Cet angle d'attaque est une excellente idée, selon Emmanuel Kuntsche, responsable du secteur recherche ad interim à Addiction Suisse. «On sous-estime le problème. Même avec des quantités d'alcool relativement faibles, l'attention diminue, tout comme la capacité à bien interpréter les gestes et les paroles des autres. Cela peut engendrer des malentendus, déclencher des disputes au sein du couple ou entre amis…»
Une perception modifiée de la réalité, un flou dans les limites à respecter peut amener quelqu'un à diffuser un secret ou dévoiler des éléments de son intimité à ses collègues. Des petites choses, mais qui seront regrettées le lendemain. «Cela peut être aussi bien plus grave: harcèlement, rapports sexuels non protégés, actes de violence, accidents de voiture, viols…»

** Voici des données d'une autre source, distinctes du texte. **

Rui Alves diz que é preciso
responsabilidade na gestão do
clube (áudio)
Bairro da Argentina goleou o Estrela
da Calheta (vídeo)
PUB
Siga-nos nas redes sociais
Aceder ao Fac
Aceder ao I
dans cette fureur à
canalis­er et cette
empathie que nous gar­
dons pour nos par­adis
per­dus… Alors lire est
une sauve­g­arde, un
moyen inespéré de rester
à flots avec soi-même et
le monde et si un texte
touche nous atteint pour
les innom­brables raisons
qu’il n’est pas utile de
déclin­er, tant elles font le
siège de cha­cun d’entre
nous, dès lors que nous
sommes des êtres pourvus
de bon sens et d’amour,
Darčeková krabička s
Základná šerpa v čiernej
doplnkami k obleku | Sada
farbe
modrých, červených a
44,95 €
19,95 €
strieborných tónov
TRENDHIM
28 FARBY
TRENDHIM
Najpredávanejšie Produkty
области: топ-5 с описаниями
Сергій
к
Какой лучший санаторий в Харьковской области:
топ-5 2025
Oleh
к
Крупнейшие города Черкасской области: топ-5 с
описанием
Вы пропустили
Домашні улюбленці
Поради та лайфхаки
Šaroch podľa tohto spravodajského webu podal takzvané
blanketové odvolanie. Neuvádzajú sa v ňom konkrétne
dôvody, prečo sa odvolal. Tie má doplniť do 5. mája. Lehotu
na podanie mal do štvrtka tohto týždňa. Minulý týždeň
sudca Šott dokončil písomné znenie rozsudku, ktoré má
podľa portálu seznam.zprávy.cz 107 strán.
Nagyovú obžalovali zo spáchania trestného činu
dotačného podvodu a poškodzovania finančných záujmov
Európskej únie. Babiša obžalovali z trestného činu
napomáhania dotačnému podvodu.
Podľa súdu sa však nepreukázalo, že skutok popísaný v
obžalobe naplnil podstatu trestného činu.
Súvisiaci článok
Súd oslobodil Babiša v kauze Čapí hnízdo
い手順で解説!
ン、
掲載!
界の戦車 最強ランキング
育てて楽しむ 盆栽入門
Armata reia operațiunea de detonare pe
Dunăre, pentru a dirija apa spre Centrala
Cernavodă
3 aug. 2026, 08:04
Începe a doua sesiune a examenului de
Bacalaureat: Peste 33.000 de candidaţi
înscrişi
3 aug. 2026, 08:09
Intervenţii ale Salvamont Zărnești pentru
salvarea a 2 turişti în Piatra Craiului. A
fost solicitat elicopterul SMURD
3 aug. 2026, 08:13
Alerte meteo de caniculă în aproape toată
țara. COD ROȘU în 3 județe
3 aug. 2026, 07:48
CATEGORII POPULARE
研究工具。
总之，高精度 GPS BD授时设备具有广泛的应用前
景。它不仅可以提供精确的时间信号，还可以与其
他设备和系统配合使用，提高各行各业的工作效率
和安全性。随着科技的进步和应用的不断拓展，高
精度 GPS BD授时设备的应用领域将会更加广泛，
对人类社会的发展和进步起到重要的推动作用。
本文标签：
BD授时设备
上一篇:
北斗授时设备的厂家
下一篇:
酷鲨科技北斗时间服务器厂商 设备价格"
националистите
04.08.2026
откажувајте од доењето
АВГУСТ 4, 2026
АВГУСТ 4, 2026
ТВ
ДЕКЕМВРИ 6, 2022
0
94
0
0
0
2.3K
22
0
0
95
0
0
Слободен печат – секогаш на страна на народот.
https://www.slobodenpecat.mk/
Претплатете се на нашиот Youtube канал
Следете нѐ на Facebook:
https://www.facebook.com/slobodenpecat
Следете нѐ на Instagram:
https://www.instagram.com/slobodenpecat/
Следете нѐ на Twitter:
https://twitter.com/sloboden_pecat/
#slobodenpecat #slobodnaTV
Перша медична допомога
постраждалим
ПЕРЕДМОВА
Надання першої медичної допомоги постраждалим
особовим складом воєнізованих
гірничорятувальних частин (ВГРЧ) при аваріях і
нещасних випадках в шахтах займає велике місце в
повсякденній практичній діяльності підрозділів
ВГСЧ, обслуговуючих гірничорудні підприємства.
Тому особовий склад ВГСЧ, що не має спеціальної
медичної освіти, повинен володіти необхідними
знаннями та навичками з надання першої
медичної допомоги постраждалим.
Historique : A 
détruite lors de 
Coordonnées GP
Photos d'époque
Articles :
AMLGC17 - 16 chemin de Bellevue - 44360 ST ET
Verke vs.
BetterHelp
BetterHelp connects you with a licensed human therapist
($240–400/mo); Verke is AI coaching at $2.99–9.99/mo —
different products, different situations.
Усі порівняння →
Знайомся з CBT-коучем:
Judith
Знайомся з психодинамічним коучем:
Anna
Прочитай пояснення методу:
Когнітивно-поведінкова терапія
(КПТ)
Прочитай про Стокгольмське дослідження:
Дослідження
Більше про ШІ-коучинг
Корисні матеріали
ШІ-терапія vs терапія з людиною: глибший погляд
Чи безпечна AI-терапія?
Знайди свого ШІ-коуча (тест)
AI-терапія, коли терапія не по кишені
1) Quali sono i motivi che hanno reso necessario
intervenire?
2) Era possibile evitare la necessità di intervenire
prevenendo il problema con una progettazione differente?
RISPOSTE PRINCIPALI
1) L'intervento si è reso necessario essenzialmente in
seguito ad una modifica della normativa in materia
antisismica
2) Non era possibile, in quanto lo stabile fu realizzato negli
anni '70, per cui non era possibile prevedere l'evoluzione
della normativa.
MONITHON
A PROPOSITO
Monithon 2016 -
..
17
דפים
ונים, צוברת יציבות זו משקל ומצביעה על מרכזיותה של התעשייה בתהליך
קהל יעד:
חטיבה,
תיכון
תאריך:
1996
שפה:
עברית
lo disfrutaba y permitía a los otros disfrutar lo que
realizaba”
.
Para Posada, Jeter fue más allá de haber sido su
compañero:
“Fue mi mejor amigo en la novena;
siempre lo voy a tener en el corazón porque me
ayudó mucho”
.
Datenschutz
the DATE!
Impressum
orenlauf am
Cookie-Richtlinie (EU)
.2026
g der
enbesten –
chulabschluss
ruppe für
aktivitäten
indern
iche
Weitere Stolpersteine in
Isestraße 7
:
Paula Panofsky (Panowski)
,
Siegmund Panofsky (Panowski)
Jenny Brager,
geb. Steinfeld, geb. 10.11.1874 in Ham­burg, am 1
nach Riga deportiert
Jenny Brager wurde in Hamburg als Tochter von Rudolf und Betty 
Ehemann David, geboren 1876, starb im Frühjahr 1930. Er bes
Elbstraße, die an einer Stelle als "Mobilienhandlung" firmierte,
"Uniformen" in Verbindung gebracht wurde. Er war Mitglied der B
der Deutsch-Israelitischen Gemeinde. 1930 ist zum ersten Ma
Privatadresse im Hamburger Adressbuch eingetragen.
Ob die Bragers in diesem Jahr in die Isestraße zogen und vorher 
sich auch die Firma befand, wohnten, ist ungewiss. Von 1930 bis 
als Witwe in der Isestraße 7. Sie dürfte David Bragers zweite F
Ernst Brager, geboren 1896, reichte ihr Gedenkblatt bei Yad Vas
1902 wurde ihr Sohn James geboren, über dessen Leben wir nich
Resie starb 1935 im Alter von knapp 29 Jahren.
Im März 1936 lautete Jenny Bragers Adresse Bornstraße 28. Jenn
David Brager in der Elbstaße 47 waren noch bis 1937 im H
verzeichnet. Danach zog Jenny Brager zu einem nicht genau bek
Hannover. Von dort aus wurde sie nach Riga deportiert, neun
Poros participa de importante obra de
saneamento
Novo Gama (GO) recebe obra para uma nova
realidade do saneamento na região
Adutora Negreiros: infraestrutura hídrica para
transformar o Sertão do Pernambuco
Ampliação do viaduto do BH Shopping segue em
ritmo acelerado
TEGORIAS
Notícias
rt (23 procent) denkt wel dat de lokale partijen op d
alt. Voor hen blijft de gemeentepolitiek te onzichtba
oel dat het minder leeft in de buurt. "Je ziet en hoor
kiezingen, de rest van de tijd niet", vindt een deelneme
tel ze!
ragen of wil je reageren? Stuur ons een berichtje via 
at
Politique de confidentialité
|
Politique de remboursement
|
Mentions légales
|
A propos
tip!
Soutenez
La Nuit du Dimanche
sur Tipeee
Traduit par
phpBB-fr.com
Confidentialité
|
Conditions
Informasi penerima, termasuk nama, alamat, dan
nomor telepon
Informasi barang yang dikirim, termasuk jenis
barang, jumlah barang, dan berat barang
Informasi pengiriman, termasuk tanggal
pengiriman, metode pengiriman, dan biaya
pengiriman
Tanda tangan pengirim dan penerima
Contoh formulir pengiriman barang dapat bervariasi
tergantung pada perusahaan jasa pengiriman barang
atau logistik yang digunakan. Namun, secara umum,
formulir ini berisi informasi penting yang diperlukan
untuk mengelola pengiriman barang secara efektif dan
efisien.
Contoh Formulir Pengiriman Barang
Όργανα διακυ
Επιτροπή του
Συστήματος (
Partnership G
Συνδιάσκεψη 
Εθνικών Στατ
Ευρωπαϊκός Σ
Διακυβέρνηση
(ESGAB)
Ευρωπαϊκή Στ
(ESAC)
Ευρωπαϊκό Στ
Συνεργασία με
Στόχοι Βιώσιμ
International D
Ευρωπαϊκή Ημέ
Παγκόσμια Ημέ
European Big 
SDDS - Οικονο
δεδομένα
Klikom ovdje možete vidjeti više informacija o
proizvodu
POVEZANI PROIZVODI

Les chiffres de l'étude «Health Behaviour in School-aged Children», menée en 2014, ne sont pas rassurants: parmi les jeunes de 15 ans ayant consommé de l'alcool dans le mois, 36% des filles et 25% des garçons ont dit ou fait quelque chose d'embarrassant. Ces dérapages alcoolisés peuvent d'ailleurs prendre des dimensions dramatiques à travers les réseaux sociaux.